La pièce ne parle pas de la vie du Christ, mais, comme vous l’avez dit, de la vôtre.


Bon, ça a été un casse-tête. La vie du Christ m’a toujours intéressé et je me basais sur un philosophe chrétien, Ernest Renan, qui, bien qu’il ne me plaise pas beaucoup avait écrit un livre sur le Christ. Mais je m’attachais surtout à des cinéastes : sur L’Evangile selon St Mathieu de Pasolini, sur un projet de Theodor Dreyer sur la vie du christ, qui n’a jamais abouti, etc. De même le film de Scorsese, La dernière tentation du Christ, m’a amusé. J’ai énormément de références cinématographiques. Et à côté de ça l’iconographie, toutes ces peintures terribles des grands peintres de la renaissance, que j’étais habitué à voir dans les grands musées italiens ou flamands… Et bien sûr, les peintres espagnols. A partir de là j’ai pensé que je pouvais commencer à travailler sur le Christ, mais ce fut très lourd et compliqué. Alors, finalement, la pièce commence par une introduction assez longue qui parle avec une certaine distance et un point de vue critique non pas du Christ, mais de son utilisation par l’Eglise et les systèmes sociaux. Ensuite j’aborde, évidemment, des sujets personnels, et ici pratiquement tout tourne autour de la mort. Mais c’est traité de manière très positive, très peu occidentale, c’est-à-dire la mort vue par la philosophie orientale, comme une réalité ; et la vie comme une préparation à mourir, sans avoir autant de problème avec la mort, qui est peut être l’unique certitude parce que nous ne savons pas ce qui va nous arriver demain, ni dans l’heure, mais nous sommes totalement sûrs que nous allons finir par mourir. Là est la pièce.

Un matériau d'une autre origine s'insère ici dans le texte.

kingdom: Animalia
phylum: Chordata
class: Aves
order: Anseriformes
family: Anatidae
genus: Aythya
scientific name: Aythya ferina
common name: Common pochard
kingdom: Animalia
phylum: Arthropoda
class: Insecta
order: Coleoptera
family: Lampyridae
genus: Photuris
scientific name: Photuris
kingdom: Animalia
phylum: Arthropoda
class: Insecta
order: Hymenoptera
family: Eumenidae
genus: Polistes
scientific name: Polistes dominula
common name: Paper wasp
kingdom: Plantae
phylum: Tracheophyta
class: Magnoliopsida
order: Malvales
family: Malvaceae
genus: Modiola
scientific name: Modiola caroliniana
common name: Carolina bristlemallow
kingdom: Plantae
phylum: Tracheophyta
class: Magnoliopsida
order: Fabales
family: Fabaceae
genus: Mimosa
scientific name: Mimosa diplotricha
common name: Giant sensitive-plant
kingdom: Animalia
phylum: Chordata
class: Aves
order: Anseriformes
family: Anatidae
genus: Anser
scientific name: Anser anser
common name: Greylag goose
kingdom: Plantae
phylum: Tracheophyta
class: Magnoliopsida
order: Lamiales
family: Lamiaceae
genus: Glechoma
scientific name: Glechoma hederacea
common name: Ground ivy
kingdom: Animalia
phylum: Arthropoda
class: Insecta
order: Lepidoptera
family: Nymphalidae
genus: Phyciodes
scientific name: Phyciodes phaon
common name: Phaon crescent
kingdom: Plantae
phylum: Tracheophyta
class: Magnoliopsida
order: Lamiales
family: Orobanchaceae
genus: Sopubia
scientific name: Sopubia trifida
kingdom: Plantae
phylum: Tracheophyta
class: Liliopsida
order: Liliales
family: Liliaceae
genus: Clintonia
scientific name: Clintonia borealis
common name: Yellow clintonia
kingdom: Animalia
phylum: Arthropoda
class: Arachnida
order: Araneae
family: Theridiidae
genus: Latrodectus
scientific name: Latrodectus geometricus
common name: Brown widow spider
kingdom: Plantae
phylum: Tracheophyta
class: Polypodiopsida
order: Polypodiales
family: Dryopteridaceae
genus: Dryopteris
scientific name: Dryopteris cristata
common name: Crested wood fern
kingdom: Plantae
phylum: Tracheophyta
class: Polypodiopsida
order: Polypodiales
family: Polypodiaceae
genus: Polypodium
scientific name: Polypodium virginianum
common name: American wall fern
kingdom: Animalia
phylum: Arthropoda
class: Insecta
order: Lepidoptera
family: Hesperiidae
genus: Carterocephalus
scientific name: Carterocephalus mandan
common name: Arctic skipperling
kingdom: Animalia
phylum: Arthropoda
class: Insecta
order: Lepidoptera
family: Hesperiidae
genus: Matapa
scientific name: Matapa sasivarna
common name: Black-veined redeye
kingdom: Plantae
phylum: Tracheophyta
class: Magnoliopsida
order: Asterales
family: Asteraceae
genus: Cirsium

A la lecture de la pièce on comprend que vous voyez la mort comme une libération de votre fatigue de vivre. Est-ce cela ?


Ce sont des fictions. Une personne qui ne veut pas vivre n’écrit pas une pièce de théâtre, même si celle-ci a une apparence nihiliste, mais essaie de mourir. J’espère, en dépit de tout que cette pièce a une lecture plus optimiste et positive ; d’ailleurs, il est sain de parler de la mort comme une certitude et comme quelque chose de cohérent, en tout cas cela m’aide en ce qui me concerne.


Chacun devrait envisager la vie qu’il mène en reconnaissant que la mort est la fin ultime.


Mon texte tente de dire ceci au public que, puisque tu vas mourir, vis ta vie le mieux possible.


Chacun le fait comme il le veut, certains en buvant de la bière, d’autre en lisant Schopenhauer.


D’autre part, j’essaie d’être le plus ambigu possible dans l’écriture, parce qu’il me plait de laisser des chemins ouverts qui provoquent différentes interprétations.